Text section:

◆ ◆ ◆ ◆

After the successful generation of proposals, the next block in our pipeline is the prediction head. At the prediction head, we have groundtruth boxes, proposal boxes from RPN, and feature maps from FPN. The job of the prediction head is to predict the class, bounding box, and binary mask for each region of interest. We are using Mask R-CNN [5] as the prediction head, which is an extension of Faster R-CNN [15] by adding a mask branch. Faster R-CNN gives two outputs for each object in an image, classification of the object in an image, and a bounding box around the object. In Mask R-CNN, a third branch is added that outputs an object mask in addition to the other two outputs. The extra branch is composed of Fully Convolutional Network (FCN) which predicts the mask for each RoI in a pixel-to-pixel manner.

In a fully supervised training setting with a mask available for each cell, Mask R-CNN is trained by extracting a matching regular grid of labels from groundtruth masks. On the contrary, for point supervision, predictions are approximated in the locations of groundtruth points from the prediction on the grid using bilinear interpolation (see Fig. 3). Bilinear interpolation is a resampling method that estimates a new pixel value by using the distance weighted average of the four nearest pixel values. When we have prediction and the groundtruth labels at the same points, similar loss as with full supervision can be applied and its gradient will be propagated with bilinear interpolation. Once we have predictions and groundtruth labels at the same points, a loss can be applied in the same way as with full supervision and its gradients will be propagated through bilinear interpolation. In our experiments, we use cross-entropy loss on points.

◆ ◆ ◆ ◆

Records provided:
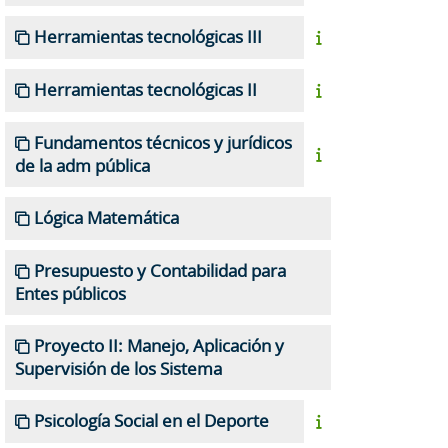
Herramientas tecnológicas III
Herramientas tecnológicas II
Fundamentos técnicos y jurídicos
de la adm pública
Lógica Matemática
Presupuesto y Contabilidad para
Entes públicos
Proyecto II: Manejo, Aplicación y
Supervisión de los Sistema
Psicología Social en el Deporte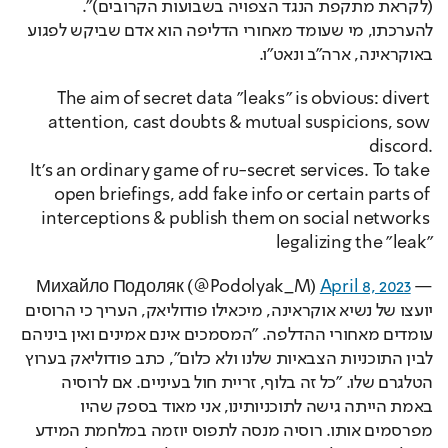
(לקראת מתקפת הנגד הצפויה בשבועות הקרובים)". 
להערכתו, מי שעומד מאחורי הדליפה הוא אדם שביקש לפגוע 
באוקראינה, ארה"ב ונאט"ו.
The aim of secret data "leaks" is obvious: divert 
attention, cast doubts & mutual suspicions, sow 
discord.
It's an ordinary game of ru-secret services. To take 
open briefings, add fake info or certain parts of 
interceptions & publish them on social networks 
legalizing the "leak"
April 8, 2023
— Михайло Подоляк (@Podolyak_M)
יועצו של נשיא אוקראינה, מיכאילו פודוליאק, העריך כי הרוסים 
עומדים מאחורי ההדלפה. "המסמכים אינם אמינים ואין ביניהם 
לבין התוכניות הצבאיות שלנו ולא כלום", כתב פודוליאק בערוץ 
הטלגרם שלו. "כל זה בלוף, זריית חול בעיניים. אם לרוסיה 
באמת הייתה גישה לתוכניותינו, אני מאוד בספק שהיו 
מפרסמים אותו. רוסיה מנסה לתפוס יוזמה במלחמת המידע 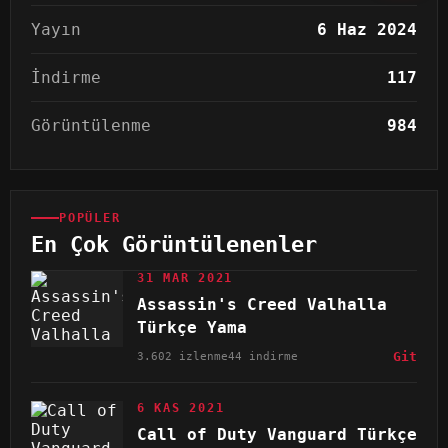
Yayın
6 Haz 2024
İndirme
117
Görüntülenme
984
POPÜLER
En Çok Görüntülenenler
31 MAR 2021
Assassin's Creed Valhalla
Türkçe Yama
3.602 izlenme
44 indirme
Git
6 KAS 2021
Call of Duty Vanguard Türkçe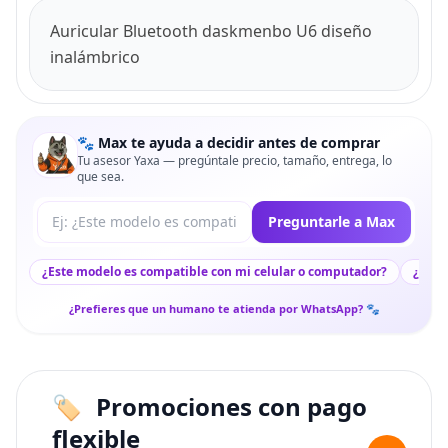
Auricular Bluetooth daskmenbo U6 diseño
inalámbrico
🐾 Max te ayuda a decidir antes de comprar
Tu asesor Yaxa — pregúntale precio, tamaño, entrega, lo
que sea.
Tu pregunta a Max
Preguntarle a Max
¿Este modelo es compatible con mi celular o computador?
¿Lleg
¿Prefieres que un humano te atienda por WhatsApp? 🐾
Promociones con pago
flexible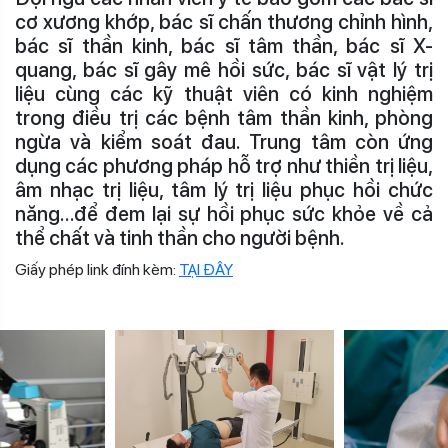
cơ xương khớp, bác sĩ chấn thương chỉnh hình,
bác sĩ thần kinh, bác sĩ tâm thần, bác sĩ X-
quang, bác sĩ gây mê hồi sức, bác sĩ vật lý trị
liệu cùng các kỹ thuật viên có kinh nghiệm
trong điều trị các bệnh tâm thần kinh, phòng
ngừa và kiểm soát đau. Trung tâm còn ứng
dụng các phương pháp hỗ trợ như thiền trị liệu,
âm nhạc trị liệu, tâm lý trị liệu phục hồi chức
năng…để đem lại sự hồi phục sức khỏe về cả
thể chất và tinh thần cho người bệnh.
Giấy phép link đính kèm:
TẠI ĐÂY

◆ ◆ ◆ ◆

Task prompt: Extend the passage on the Mask R-CNN prediction head by writing what comes after its final sentence.

Exercise response:
Fig. 3.

Point2Mask supervision illustration. For a 6\(\,\times \,\)6 prediction mask on the regular grid (green color indicates foreground prediction i.e., cell), the predictions are obtained at the exact location of the groundtruth points (Cell and the background groundtruth points are indicated by red and blue respectively) with bilinear interpolation. The cell contour line is only for illustration purposes. (Color figure online)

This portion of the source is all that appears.